Today, standing before it with Manny while Juan played nearby on the patchy grass, Amalia must have shown her bewilderment, because an old Mexican man who had been sitting nearby on a bench came up to her and explained: “The conquistadores are about to subdue the Indians with weapons, as they did, but over there”—he pointed to the band of muslin-clad men—“are t
he revolucionaries, who will triumph and bring about Aztlán, our promised land of justice.”
Amalia thanked him for his explanation. She continued to study the mural. There were no women. Where were they? Had they survived?
“—saw it, a glimpse of it. No, we demanded it.”
Amalia hadn’t been aware the old man had remained standing nearby until she heard his emphatic words. “What?”
“A short time ago when we demanded justice.” He frowned. “It seems so much longer. But it was right here, in East Los Angeles, when they tried to kill us on the streets.”
“Who?” Amalia was not sure she wanted to hear.
“The police,” the old man said, “when we protested in the streets, thousands of us, because so many of our boys were being killed in that terrible Vietnam. Why, my own grandson died there.” He made a sign of the cross in memory.
Amalia made one with him, and she coaxed Manny to cross himself, too.

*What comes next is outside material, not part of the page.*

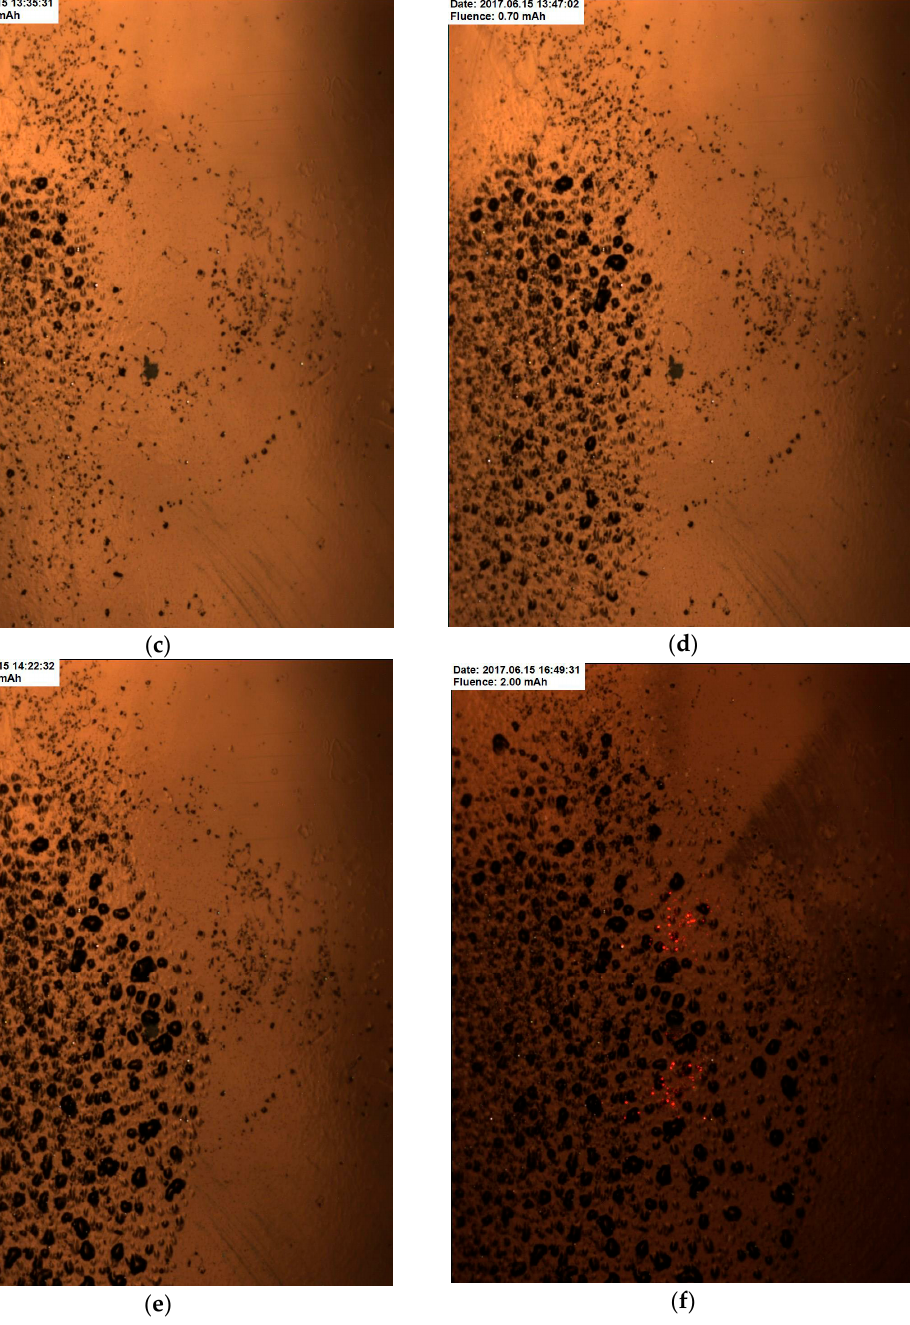
Figure 15. Images of the surface of 99.99996% coarse-grained copper (Sample 3) during irradiation by a 2-MeV proton beam with varying integrals of the current: ( a ) 0.02, ( b ) 0.10, ( c ) 0.59, ( d ) 0.70, ( e ) 1.00, ( f ) 2.00 mA·h. The frame size is 12 × 12 mm 2 .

The old man shook his head. “Our sons were fighting for the country, and yet we were being treated—” he paused, choosing careful words “—without dignity” he finished. “We marched in the streets,” he said proudly, “and we shouted, ‘No másf No more abuse. No more!… Then a thousand policemen gassed us, beat us with their clubs. Yes, men, women, children. One man was killed.”

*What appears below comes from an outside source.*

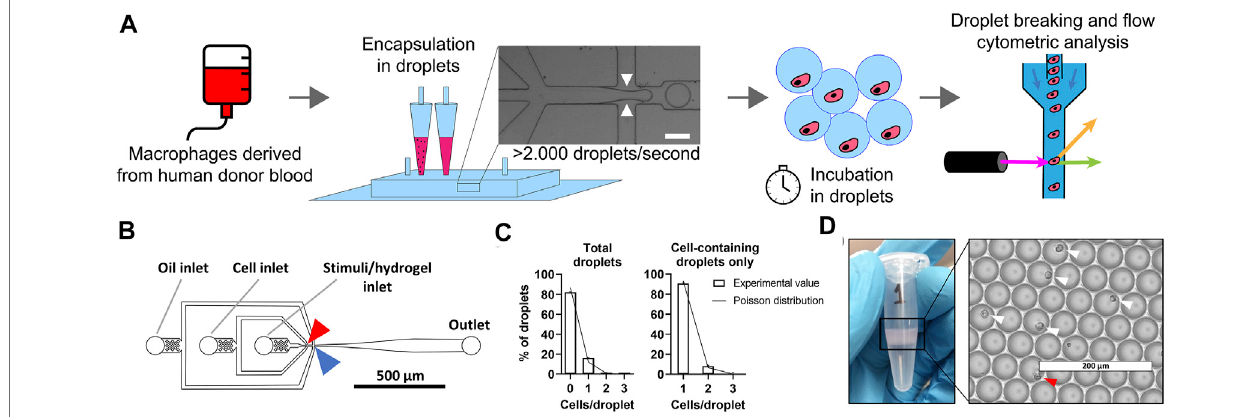
FIGURE 1 | Droplet-based micro fl uidics for high-throughput production of identical single-cell cultures. (A) Schematic of work fl ow for single-cell culture and the single-cell analysis of primary macrophages. White arrows represent were oil cuts of droplets, scale bar is 50 μ m. (B) To-scale layout of micro fl uidic chip with inlets and outlet indicated by grey lines, red arrow indicates location where cells and stimuli are combined, blue arrow indicates where droplets are formed. Channel height measured 30 μ m, scale bar represents 500 μ m. (C) Distribution of cells in droplets for both total droplets and empty droplets excluded. Bars represents data of 1,000 manually counted droplets in two independent experiments performed at a cell concentration of 2 × 10 6 cells/ml at droplet formation point. The plotted line represents Poisson distributed values based on the same concentration. (D) Eppendorf tube containing one batch of 2.5 × 10 6 droplets as collected from micro fl uidic device, with droplets fl oating on excess oil. Light microscopy picture of monodisperse droplets on glass slides, white arrows indicate single cells, red arrow indicates double cells. Scale bar equals 200 μ m.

Amalia remembered something like that. When she was still in El Paso? When she was in Torrance? She wasn’t sure, because for her that had been only the time of Gabriel.
“We rioted,” the man said. “I threw something, a rock, I can’t even remember what, I just wanted them to know that I was there, too. ‘No more!’” he echoed his words from that time. Then he looked about him. His voice was quiet. “But nothing’s changed,” he said to Amalia.
Amalia needed to move away from this man’s troubled memories. So she said, “Buenos días” with extra courtesy, and walked away. Until she had almost reached her house, she wasn’t aware that in her mind she had kept repeating the man’s words, “No mas—no more,” without knowing why.